Concerns about China are driving a projected surge in U.S. defense spending over the next four years, both in conventional and nuclear weapons, according to a recent report by investment bank TD Cowen.
TD Cowen estimates that the Pentagon’s spending on a group of roughly 30 major weapons and munitions is set to jump 22% from fiscal 2024 to 2028, “a significant increase from prior plans.” The Pentagon’s fiscal 2024 budget included an $11.1 billion increase through fiscal 2027 compared to a year earlier across the 30 main programs that TD Cowen tracks, with $10.7 billion allotted for conventional munitions.
Within that spending hike, TD Cowen expects solid, near-term growth for conventional munitions but more sustained growth for atomic weapons as part of the Nuclear Triad Modernization.
In both cases, China is the U.S. Defense Department’s primary long-term consideration, though Russia’s invasion of Ukraine is driving some specific spending in the short term. “Ukraine-type weapons ... should benefit from funds appropriated by Congress over the last year for DOD refill and from foreign military sales to NATO countries,” TD Cowen said. These include Lockheed Martin and Raytheon Technologies’ Javelin anti-tank missiles, Lockheed’s Guided Multiple Launch Rocket System (GMLRS), Raytheon’s Stinger anti-aircraft missiles and General Dynamics’ 155mm rounds.
In the long term, Northrop Grumman programs are likely to grow the most on the back of nuclear modernization and rocket motors, with Lockheed right behind, buoyed by demand for both its conventional and nuclear programs.
In December 2022, the Pentagon unveiled the Northrop-built B-21 Raider stealth bomber, the first new U.S. bomber aircraft in more than three decades. The Air Force plans to buy at least 100 of the $700 million aircraft, which can deploy either nuclear or conventional munitions.
“Even the most sophisticated air defense systems will struggle to detect the B-21 in the sky,” U.S. Secretary of Defense Lloyd Austin said in December.
Including the B-21 and its classified space programs, Northrop “arguably is the fastest-growing prime through the late decade, with a ramp to 6% growth expected by 2025 and somewhat more in out years,” TD Cowen said.
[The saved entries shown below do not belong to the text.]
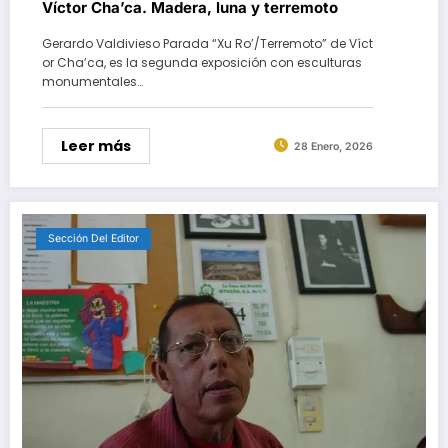
Víctor Cha’ca. Madera, luna y terremoto
Gerardo Valdivieso Parada “Xu Ro’/Terremoto” de Víct
or Cha’ca, es la segunda exposición con esculturas
monumentales…
Leer más
28 Enero, 2026
Sección Del Editor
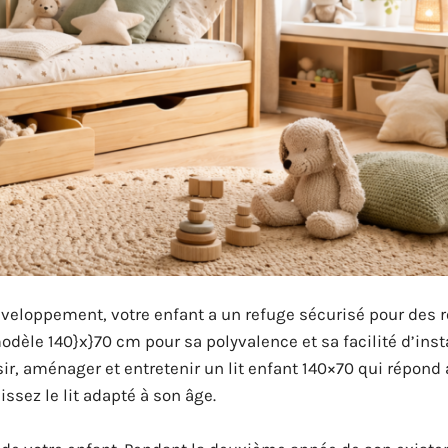
 développement, votre enfant a un refuge sécurisé pour des 
dèle 140}x}70 cm pour sa polyvalence et sa facilité d’insta
r, aménager et entretenir un lit enfant 140×70 qui répond
issez le lit adapté à son âge.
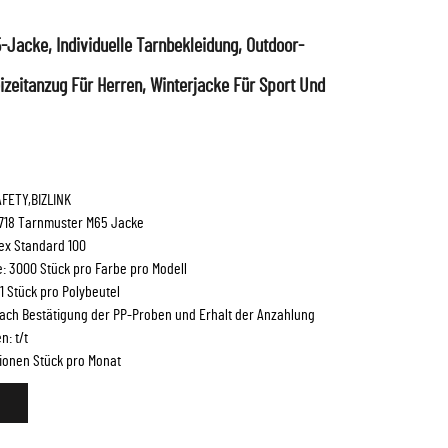
Jacke, Individuelle Tarnbekleidung, Outdoor-
izeitanzug Für Herren, Winterjacke Für Sport Und
FETY,BIZLINK
18 Tarnmuster M65 Jacke
tex Standard 100
: 3000 Stück pro Farbe pro Modell
1 Stück pro Polybeutel
 nach Bestätigung der PP-Proben und Erhalt der Anzahlung
: t/t
llionen Stück pro Monat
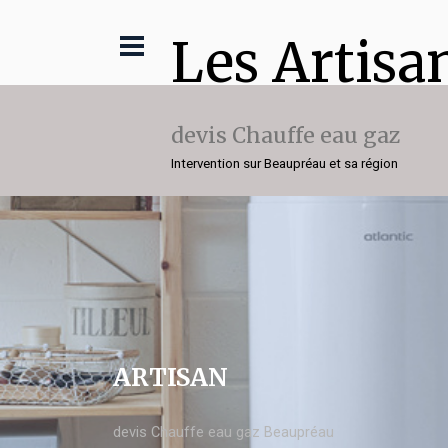
Les Artisa
devis Chauffe eau gaz
Intervention sur Beaupréau et sa région
ARTISAN
devis Chauffe eau gaz Beaupréau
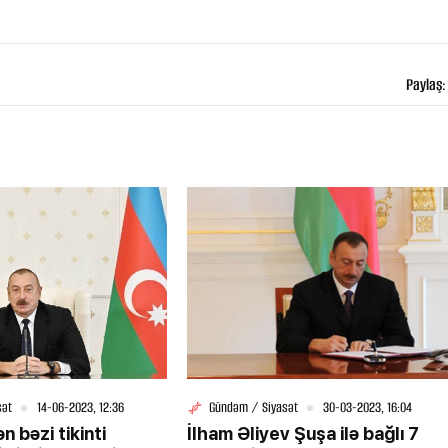
Paylaş:
sət
14-06-2023, 12:36
Gündəm / Siyasət
30-03-2023, 16:04
 bəzi tikinti
İlham Əliyev Şuşa ilə bağlı 7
China’s answer to the B-21, the Xian H-20, is being manufactured by the state-owned Aviation Industry Corporation of China (AVIC) and is expected to be rolled out at some point this decade. The H-20 may have a global range of 10,000 km (6,200 mi.), according to the Center for Arms Control and Non-Proliferation.
The H-20 is part of a broader, accelerated push by Beijing to modernize its nuclear arsenal. The Pentagon estimates that China plans to nearly quadruple its nuclear warheads from 400 to 1,500 by 2035.
China’s current nuclear-capable bomber is the H-6N, which has a range of 1,800 km and recessed fuselage modifications that allow it to carry air-launched nuclear missiles.
It is unclear why China, a state with a longstanding no-nuclear-first-strike policy, is doubling down on boosting its nuclear arsenal—especially when the conventional capabilities of the People’s Liberation Army Rocket Force (PLARF) are sufficient to make U.S. intervention in a Taiwan Strait conflict a costly endeavor for Washington. The opacity of China’s authoritarian political system and lack of candid dialogue between the U.S. and Chinese militaries add to the challenges of deciphering Beijing’s nuclear weapons program objectives.
After President Joe Biden met with Chinese leader Xi Jinping last November in Indonesia, the White House issued a statement that said the two men “reiterated their agreement that a nuclear war should never be fought and can never be won and underscored their opposition to the use or threat of use of nuclear weapons in Ukraine.”
Meanwhile, Taiwan figures prominently in growing demand for Raytheon’s Standard Missile Six (SM-6), Naval Strike Missiles, and Advanced Medium-Range Air-to-Air Missile (AMRAAM). “Raytheon’s portfolio has implications for Taiwan scenarios, and increased production and stockpiling could be part of a U.S.-Quad-Taiwan stockpiling and deterrence scenario,” TD Cowen said, with “Quad” referring to the Quadrilateral Security Dialogue that includes the U.S., Japan, Australia and India.
Looking ahead, TD Cowen notes that the Pentagon wants contractors to add missile and munitions capacity, but they are hesitant to do so without assurances of sustained demand that would allow them to recover capital costs.
Cognizant of this issue, the Pentagon “appears willing to consider multiyear buys,” the investment bank said, adding that it expects production to ramp up in 2024-25 and continue at an elevated level for several years thereafter “to achieve the inventory levels DOD wants to both replenish Ukraine and refill its own stockpile.”